In recent years, various methods were suggested to detect models obtained illegitimately from their owners, however they have been shown to fail to demonstrate satisfactory robustness against model extraction attacks.
In this talk, we present an adaptive watermarking framework for machine learning models, leveraging the unique behavior present in a protected model as a result of a unique random seed initialized during the model training. This watermark is used to detect extracted models, which inherit the same unique behavior, indicating an unauthorized usage of the protected model's intellectual property (IP).
First, we show how an initial seed for random number generation as part of model training produces distinct characteristics in the model's decision boundaries, which are inherited by extracted models and present in their decision boundaries, but aren't present in non-extracted models trained on the same data-set with a different seed.
Based on our findings, we suggest the Robust Adaptive Watermarking (RAW) Framework, which utilizes the unique behavior present in the protected and extracted models to generate a watermark key-set and verification model.

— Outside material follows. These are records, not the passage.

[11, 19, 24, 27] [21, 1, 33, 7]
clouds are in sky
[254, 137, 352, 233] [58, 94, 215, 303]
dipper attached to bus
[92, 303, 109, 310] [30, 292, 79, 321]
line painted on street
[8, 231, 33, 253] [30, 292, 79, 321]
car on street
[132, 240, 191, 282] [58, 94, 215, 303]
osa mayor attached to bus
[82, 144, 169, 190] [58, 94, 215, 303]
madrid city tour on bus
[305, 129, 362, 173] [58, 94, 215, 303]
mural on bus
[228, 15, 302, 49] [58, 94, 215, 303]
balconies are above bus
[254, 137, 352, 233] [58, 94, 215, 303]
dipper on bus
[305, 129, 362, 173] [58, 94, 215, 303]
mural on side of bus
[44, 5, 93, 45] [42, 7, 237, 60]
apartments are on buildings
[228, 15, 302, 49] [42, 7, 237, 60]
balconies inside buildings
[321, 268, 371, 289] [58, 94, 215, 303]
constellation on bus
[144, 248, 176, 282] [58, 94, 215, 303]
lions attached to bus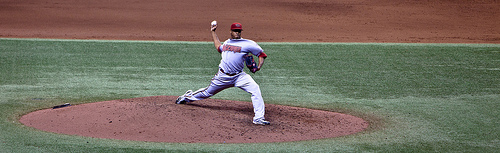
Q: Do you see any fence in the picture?
A: No, there are no fences.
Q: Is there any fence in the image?
A: No, there are no fences.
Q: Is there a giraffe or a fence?
A: No, there are no fences or giraffes.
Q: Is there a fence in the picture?
A: No, there are no fences.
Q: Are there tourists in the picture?
A: No, there are no tourists.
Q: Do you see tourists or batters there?
A: No, there are no tourists or batters.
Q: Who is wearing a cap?
A: The man is wearing a cap.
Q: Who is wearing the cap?
A: The man is wearing a cap.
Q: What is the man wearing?
A: The man is wearing a cap.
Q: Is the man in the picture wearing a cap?
A: Yes, the man is wearing a cap.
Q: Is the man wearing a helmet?
A: No, the man is wearing a cap.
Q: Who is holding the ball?
A: The man is holding the ball.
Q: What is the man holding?
A: The man is holding the ball.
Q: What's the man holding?
A: The man is holding the ball.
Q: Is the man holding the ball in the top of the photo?
A: Yes, the man is holding the ball.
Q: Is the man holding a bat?
A: No, the man is holding the ball.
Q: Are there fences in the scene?
A: No, there are no fences.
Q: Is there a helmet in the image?
A: No, there are no helmets.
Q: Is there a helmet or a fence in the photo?
A: No, there are no helmets or fences.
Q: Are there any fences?
A: No, there are no fences.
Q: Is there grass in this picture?
A: Yes, there is grass.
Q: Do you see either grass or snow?
A: Yes, there is grass.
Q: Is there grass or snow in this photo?
A: Yes, there is grass.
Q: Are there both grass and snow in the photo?
A: No, there is grass but no snow.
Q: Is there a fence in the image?
A: No, there are no fences.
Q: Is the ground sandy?
A: Yes, the ground is sandy.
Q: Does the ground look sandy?
A: Yes, the ground is sandy.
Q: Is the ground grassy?
A: No, the ground is sandy.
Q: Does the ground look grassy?
A: No, the ground is sandy.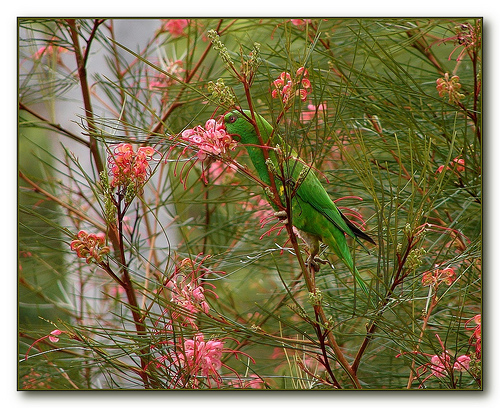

We show that the framework is robust to (1) unseen model extraction attacks, and (2) extracted models which undergo a blurring method (e.g., weight pruning).
We evaluate the framework's robustness against a naive attacker (unaware that the model is watermarked), and an informed attacker (who employs blurring strategies to remove watermarked behavior from an extracted model), and achieve AUC values exceeding 0.9.
Finally, we show that the framework is robust to model extraction attacks with different structure and/or architecture than the protected model.